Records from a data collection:
##########
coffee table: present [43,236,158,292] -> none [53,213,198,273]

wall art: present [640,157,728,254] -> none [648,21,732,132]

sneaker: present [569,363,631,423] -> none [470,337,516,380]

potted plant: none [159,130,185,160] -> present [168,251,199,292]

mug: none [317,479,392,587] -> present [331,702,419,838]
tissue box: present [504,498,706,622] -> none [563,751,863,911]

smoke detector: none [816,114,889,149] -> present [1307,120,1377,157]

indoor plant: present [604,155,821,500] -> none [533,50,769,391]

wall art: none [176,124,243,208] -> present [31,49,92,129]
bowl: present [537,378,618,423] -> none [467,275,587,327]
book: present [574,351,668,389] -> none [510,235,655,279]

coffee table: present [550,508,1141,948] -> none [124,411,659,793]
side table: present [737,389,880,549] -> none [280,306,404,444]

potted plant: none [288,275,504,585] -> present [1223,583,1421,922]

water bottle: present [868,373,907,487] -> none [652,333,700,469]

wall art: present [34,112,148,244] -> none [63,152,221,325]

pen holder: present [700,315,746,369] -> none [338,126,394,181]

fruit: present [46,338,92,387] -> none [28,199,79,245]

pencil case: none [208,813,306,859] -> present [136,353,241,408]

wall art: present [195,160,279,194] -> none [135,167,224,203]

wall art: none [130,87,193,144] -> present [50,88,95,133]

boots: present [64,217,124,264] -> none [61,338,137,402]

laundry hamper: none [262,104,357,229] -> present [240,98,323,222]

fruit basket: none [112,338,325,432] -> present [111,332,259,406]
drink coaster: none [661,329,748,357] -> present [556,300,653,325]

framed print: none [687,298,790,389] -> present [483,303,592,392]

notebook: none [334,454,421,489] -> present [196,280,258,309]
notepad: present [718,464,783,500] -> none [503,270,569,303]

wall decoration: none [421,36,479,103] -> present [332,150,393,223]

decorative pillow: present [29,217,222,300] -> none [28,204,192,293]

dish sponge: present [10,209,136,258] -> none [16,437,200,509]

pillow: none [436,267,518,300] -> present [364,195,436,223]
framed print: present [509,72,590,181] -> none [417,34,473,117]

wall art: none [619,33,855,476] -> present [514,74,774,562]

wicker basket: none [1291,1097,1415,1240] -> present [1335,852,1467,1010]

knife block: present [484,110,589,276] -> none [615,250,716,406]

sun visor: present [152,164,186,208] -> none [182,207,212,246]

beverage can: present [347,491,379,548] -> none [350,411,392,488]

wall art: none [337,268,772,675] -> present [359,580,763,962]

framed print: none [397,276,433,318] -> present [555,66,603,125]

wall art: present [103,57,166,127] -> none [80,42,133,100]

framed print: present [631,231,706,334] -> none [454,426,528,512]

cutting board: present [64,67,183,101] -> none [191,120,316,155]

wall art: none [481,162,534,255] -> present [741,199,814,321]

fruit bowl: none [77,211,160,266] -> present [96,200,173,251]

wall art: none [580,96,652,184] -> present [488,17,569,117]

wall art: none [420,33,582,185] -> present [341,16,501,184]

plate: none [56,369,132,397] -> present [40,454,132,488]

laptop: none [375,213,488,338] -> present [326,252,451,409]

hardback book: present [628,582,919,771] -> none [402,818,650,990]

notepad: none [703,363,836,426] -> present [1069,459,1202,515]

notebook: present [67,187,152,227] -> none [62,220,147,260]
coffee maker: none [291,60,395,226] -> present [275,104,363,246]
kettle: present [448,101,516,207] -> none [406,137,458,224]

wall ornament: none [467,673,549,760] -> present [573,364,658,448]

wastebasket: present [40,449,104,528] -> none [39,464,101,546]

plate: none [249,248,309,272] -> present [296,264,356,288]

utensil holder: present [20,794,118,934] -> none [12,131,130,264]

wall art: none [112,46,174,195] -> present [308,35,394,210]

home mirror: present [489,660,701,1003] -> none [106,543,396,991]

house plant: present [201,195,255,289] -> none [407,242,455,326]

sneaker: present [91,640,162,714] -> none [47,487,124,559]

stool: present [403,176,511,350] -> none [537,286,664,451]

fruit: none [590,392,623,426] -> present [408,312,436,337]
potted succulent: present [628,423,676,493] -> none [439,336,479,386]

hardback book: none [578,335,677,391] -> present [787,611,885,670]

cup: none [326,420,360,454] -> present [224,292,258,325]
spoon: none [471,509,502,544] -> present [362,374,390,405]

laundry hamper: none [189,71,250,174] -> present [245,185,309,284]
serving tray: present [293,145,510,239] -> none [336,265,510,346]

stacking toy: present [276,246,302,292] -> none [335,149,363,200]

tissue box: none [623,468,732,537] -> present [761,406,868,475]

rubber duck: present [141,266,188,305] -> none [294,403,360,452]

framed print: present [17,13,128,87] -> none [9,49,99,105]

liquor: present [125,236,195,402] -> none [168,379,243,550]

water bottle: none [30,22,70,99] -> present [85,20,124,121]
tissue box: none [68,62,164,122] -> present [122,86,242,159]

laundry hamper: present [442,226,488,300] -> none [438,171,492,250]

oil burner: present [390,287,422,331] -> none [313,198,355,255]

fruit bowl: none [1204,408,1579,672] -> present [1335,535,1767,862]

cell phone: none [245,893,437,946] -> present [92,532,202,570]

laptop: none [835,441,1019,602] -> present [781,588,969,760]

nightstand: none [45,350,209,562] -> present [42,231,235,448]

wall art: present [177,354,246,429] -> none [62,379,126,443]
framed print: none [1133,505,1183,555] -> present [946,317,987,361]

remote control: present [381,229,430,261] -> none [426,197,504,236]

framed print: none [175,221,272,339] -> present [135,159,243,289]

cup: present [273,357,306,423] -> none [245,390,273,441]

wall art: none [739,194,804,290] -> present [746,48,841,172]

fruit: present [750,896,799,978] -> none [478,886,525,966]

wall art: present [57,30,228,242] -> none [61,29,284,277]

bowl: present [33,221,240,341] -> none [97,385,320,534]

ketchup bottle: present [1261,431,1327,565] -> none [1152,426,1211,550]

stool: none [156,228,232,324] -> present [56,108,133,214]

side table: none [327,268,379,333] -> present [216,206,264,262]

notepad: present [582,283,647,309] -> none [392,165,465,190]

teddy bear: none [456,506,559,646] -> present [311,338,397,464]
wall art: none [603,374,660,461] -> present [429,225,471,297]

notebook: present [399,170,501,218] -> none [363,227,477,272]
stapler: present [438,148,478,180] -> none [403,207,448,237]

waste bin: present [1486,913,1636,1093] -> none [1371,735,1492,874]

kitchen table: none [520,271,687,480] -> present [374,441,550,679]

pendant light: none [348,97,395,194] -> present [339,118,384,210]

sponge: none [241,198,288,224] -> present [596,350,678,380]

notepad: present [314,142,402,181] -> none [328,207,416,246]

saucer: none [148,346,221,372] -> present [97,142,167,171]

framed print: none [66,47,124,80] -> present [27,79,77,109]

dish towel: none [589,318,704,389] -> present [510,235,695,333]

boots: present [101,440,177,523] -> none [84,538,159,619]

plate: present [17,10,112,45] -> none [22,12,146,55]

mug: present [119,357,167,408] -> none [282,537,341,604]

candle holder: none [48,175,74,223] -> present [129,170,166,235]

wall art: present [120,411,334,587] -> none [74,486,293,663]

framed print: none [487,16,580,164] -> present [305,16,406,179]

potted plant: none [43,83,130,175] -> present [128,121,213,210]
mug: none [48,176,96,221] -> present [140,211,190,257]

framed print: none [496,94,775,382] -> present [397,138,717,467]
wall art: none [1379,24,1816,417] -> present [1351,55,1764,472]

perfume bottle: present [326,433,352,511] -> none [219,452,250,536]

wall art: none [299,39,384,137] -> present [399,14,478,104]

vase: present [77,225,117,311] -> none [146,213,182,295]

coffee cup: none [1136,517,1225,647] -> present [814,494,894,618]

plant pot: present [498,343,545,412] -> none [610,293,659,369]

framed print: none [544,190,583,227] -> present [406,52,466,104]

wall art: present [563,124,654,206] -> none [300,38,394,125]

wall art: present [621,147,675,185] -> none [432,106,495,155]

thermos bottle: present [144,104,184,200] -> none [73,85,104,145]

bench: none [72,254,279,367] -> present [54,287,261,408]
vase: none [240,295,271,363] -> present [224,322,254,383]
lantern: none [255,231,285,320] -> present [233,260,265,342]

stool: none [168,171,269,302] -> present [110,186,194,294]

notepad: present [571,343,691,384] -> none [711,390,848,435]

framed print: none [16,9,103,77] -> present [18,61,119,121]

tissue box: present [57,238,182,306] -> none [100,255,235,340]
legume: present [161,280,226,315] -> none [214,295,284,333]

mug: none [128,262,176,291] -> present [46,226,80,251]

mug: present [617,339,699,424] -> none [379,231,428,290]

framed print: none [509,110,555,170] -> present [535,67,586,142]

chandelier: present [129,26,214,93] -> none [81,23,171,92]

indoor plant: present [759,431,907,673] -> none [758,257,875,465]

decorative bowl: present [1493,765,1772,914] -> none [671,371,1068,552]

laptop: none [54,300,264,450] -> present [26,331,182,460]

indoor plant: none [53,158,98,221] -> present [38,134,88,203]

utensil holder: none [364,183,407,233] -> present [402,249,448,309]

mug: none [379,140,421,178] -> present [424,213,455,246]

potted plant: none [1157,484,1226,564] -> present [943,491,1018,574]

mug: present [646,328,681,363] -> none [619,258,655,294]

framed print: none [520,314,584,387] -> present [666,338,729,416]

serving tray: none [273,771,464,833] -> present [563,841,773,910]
##########
What the task asks: Would you copy, unchanged, the stretch of the records above that begins at the line containing "lantern: none [255,231,285,320]" and ends at the line containing "mug: present [646,328,681,363]", and only that?

Response box:
lantern: none [255,231,285,320] -> present [233,260,265,342]

stool: none [168,171,269,302] -> present [110,186,194,294]

notepad: present [571,343,691,384] -> none [711,390,848,435]

framed print: none [16,9,103,77] -> present [18,61,119,121]

tissue box: present [57,238,182,306] -> none [100,255,235,340]
legume: present [161,280,226,315] -> none [214,295,284,333]

mug: none [128,262,176,291] -> present [46,226,80,251]

mug: present [617,339,699,424] -> none [379,231,428,290]

framed print: none [509,110,555,170] -> present [535,67,586,142]

chandelier: present [129,26,214,93] -> none [81,23,171,92]

indoor plant: present [759,431,907,673] -> none [758,257,875,465]

decorative bowl: present [1493,765,1772,914] -> none [671,371,1068,552]

laptop: none [54,300,264,450] -> present [26,331,182,460]

indoor plant: none [53,158,98,221] -> present [38,134,88,203]

utensil holder: none [364,183,407,233] -> present [402,249,448,309]

mug: none [379,140,421,178] -> present [424,213,455,246]

potted plant: none [1157,484,1226,564] -> present [943,491,1018,574]

mug: present [646,328,681,363] -> none [619,258,655,294]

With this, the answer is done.